Australian research is shedding light on the long-term effect on medics working in highly traumatic and impactful events, focusing on those who worked at 9/11's Ground Zero.
Dr Erin Smith from ECU’s School of Medical and Health Sciences has spent the past 15 years researching the long-term impacts working at Ground Zero had on the paramedics.
“Even 15 years on, 9/11 continues to devastate lives,” Dr Smith said.
Of the 54 medics that she interviewed, 13 have been diagnosed with cancers linked to their exposure to Ground Zero and all of them report at least one new illness that developed as a direct result of their presence at Ground Zero.
In addition to the physical effects, their experiences on that day in 2001 also left deep and lasting psychological scars.
Many responders suffer from nightmares, strong and vivid recollections of Ground Zero. Many also suffer from anxiety, depression, and PTSD, due to the intense and distressing nature of their service.
“Many medics that responded on 9/11 feel as if their plight has been forgotten. I have had a few medics ask me why it took someone from the other side of the world to come and listen to their stories,” said Dr Smith.

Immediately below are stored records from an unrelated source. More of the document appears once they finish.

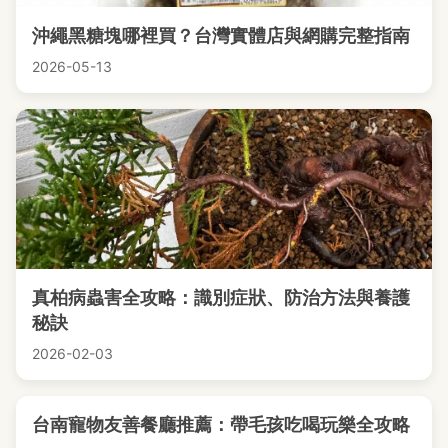
沖繩黑糖塊哪裡買？台灣實體店與網購完整指南
2026-05-13
真柏病蟲害全攻略：識別症狀、防治方法與養護
秘訣
2026-02-03
台南寵物友善餐廳推薦：帶毛孩吃喝玩樂全攻略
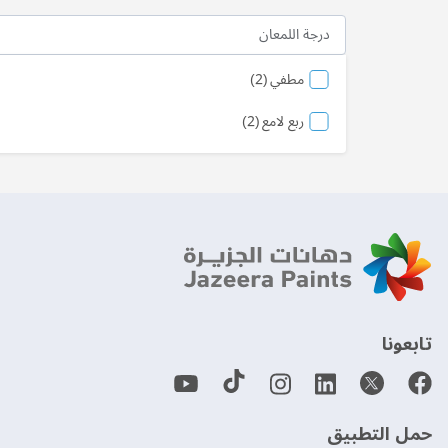
درجة اللمعان
منتج
مطفي
2
منتج
ربع لامع
2
‫تابعونا‬
حمل التطبيق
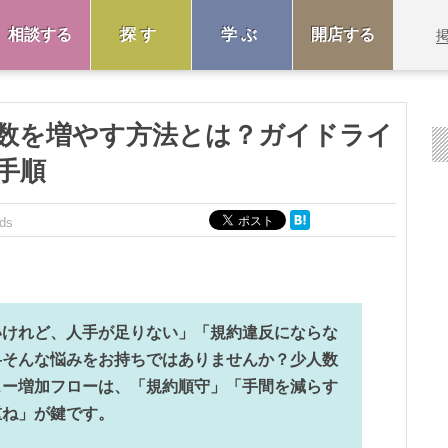
相談する
探す
学ぶ
開店する
数を増やす方法とは？ガイドライ
手順
ds
いけれど、人手が足りない」「規約違反にならな
—そんな悩みをお持ちではありませんか？少人数
ュー増加フローは、「規約順守」「手間を減らす
重ね」が鍵です。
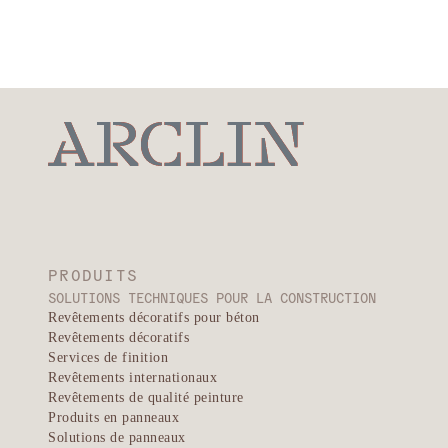
PRODUITS
SOLUTIONS TECHNIQUES POUR LA CONSTRUCTION
Revêtements décoratifs pour béton
Revêtements décoratifs
Services de finition
Revêtements internationaux
Revêtements de qualité peinture
Produits en panneaux
Solutions de panneaux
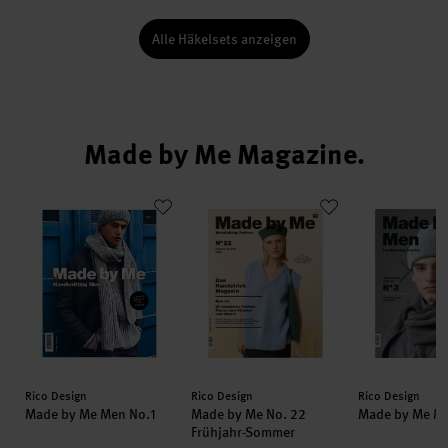
Alle Häkelsets anzeigen
Made by Me Magazine.
erbst-Winter deutsch
Made by Me Men No.1
Made by Me No. 22 Frühjahr-Somme
Made by Me 
Hersteller:
Hersteller:
Hersteller:
Rico Design
Rico Design
Rico Design
Made by Me Men No.1
Made by Me No. 22
Made by Me Me
Frühjahr-Sommer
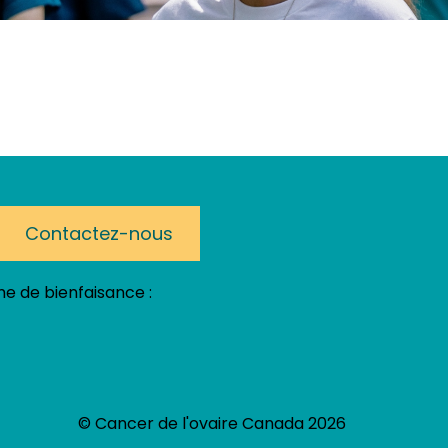
Contactez-nous
e de bienfaisance :
© Cancer de l'ovaire Canada 2026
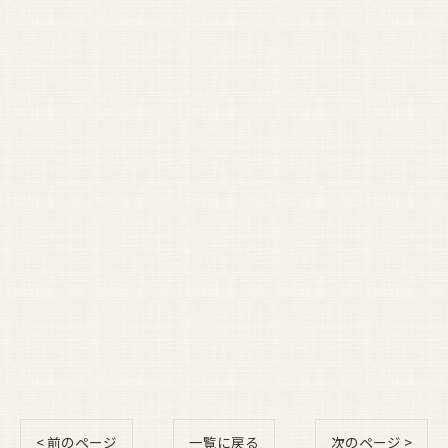
< 前のページ
一覧に戻る
次のページ >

“The trauma of that day continues to affect the health and well-being of many medics, with new cases of 9/11-related illness diagnosed regularly. In many cases, the ongoing impact of 9/11 has shattered families and destroyed lives in a never ending reverberation of pain and suffering.”

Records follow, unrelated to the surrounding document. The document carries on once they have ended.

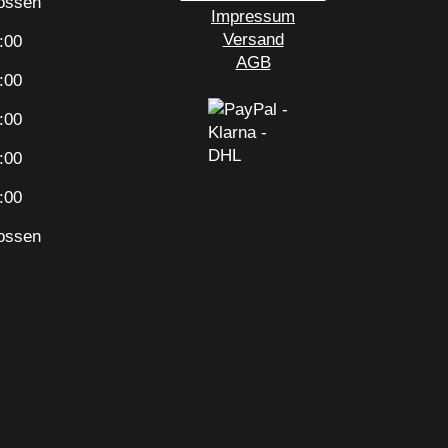
ossen
Impressum
Versand
:00
AGB
:00
:00
:00
:00
ossen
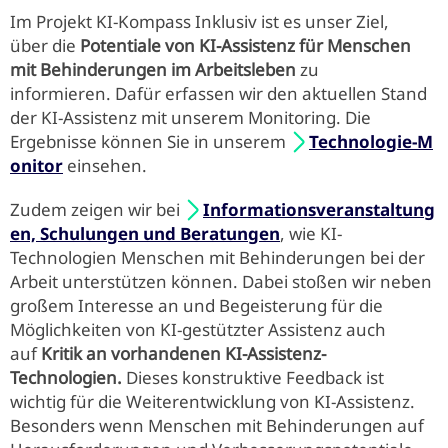
Im Projekt KI-Kompass Inklusiv ist es unser Ziel,
über die
Potentiale von KI-Assistenz für Menschen
mit Behinderungen im Arbeitsleben
zu
informieren. Dafür erfassen wir den aktuellen Stand
der KI-Assistenz mit unserem Monitoring. Die
Ergebnisse können Sie in unserem
Technologie-M
onitor
einsehen.
Zudem zeigen wir bei
Informationsveranstaltung
en, Schulungen und Beratungen
, wie KI-
Technologien Menschen mit Behinderungen bei der
Arbeit unterstützen können. Dabei stoßen wir neben
großem Interesse an und Begeisterung für die
Möglichkeiten von KI-gestützter Assistenz auch
auf
Kritik an vorhandenen KI-Assistenz-
Technologien.
Dieses
konstruktive Feedback ist
wichtig für die Weiterentwicklung von KI-Assistenz.
Besonders wenn Menschen mit Behinderungen auf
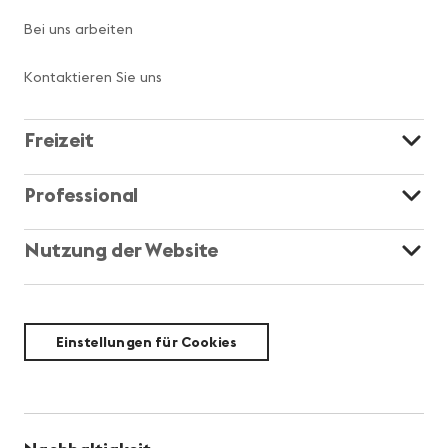
Bei uns arbeiten
Kontaktieren Sie uns
Freizeit
Professional
Nutzung der Website
Einstellungen für Cookies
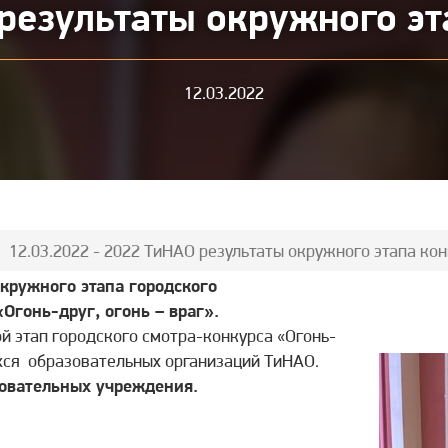
результаты окружного эт
12.03.2022
12.03.2022 - 2022 ТиНАО результаты окружного этапа ко
кружного этапа городского
«Огонь-друг, огонь – враг».
ой этап городского смотра-конкурса «Огонь-
ихся образовательных организаций ТиНАО.
зовательных учреждения.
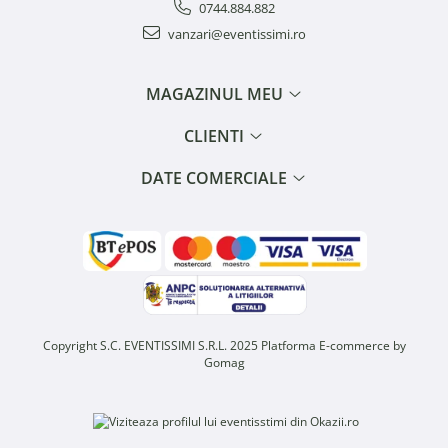
0744.884.882
vanzari@eventissimi.ro
MAGAZINUL MEU
CLIENTI
DATE COMERCIALE
Copyright S.C. EVENTISSIMI S.R.L. 2025
Platforma E-commerce by
Gomag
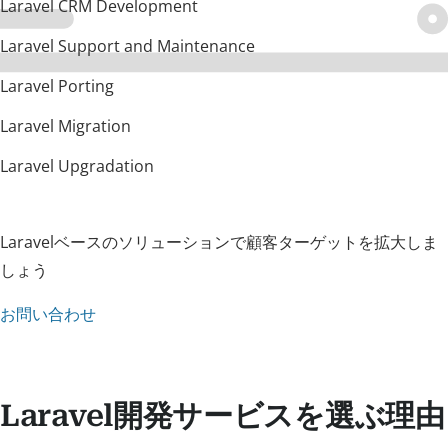
Laravel CRM Development
Laravel Support and Maintenance
Laravel Porting
Laravel Migration
Laravel Upgradation
Laravelベースのソリューションで顧客ターゲットを拡大しま
しょう
お問い合わせ
Laravel開発サービスを選ぶ理由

Dr Smith said the research would help shape disaster response education in Australia.
“We have to be able to learn from and understand the range of long-term health and psychosocial impacts on the 9/11 medics and their families, to help reduce similar impacts on Australian paramedics and their families in the event of a large-scale disaster on our soil,” she said.
Dr Smith will present her research in November at the Paramedics Australasia International Conference in New Zealand.